The blooms are emerging as a national, not just regional, concern, according to preliminary data reported to the U.S. Environmental Protection Agency through July. Samples taken from New Jersey to California, and from Texas to Washington state, all show evidence of toxins given off by the blooms.
Since 2018, when the EPA started collecting the latest batch of data, algal blooms have been documented near the intakes of water treatment plants at least 130 times.
Algae occurs naturally in bodies of water across all U.S. states, with fetid blooms on ponds, lakes, and streams usually spiking each August. But the putrid, mucky overgrowth of algae in water can release toxins that sicken and kill humans and animals. These harmful blooms thrive in hotter temperatures and with exposure to nutrients used in farming, such as phosphorus.
In May, the U.S. EPA came out with recommended safety levels for state action regarding two algal-bloom produced toxins in recreational water. Those recommendations followed federal drinking water health advisories for those toxins issued in 2015, after a 2014 drinking water ban in Toledo, Ohio, sparked by a massive bloom in western Lake Erie.

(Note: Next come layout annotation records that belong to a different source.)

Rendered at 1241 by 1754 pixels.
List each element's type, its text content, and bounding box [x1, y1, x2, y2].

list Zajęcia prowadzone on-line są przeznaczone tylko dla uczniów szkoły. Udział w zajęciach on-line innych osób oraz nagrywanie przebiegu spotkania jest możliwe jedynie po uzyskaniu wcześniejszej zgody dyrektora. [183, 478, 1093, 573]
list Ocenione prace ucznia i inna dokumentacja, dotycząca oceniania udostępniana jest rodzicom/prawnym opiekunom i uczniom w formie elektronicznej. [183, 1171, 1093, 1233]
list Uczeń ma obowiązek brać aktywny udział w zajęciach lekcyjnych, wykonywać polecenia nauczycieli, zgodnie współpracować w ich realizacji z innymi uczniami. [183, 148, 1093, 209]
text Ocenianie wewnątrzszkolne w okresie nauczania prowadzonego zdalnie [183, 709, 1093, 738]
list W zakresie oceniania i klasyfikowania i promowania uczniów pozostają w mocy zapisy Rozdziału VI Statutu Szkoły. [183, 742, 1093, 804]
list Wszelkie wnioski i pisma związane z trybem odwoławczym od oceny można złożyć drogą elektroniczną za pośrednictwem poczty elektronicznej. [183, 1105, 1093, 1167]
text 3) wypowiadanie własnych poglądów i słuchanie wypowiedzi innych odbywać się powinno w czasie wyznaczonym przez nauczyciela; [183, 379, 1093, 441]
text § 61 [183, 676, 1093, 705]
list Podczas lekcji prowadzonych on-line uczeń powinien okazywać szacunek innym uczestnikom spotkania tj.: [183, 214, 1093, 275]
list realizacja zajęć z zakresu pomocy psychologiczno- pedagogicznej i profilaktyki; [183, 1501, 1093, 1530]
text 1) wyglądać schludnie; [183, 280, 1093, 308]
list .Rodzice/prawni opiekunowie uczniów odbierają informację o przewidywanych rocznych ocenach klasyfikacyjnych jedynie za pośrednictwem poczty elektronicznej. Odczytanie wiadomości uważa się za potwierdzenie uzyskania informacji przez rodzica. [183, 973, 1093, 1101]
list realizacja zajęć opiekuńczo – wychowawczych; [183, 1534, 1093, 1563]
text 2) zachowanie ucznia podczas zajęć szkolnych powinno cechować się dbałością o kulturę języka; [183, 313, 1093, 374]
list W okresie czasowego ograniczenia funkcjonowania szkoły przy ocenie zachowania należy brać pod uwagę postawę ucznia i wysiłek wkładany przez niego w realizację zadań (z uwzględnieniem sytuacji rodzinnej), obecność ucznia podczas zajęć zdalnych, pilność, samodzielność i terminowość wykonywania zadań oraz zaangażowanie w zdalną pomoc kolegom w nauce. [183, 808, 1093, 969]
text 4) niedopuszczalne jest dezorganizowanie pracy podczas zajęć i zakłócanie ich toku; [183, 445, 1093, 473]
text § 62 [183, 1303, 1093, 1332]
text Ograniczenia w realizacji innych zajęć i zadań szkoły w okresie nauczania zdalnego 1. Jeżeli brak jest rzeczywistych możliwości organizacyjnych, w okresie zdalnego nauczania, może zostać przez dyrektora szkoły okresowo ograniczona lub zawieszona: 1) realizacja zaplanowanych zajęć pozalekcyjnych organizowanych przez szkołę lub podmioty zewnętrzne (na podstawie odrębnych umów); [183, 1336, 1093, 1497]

While scientists have monitored harmful algal blooms and their toxins for decades, state regulators are becoming increasingly aware of their harms due to recent pet deaths. Reports of dogs dying in North Carolina in August drew national headlines, and eight additional dogs died in Michigan the same month from possible exposure to algae-linked bacteria after the canines took a dip into ponds, streams, or lakes.
“And dogs are so silly,” Susan Wilde, associate professor of aquatic science at the University of Georgia, told Bloomberg Environment. “Not only do they swim in that water and don’t give a rip, they will even eat the scum that accumulates.”
Dogs aren’t the only creatures at risk: People have gotten sick from possible toxins in seafood, and in the Southeast in 2015, there were reports of dozens of bald eagles dying due to links to toxic blue-green algae.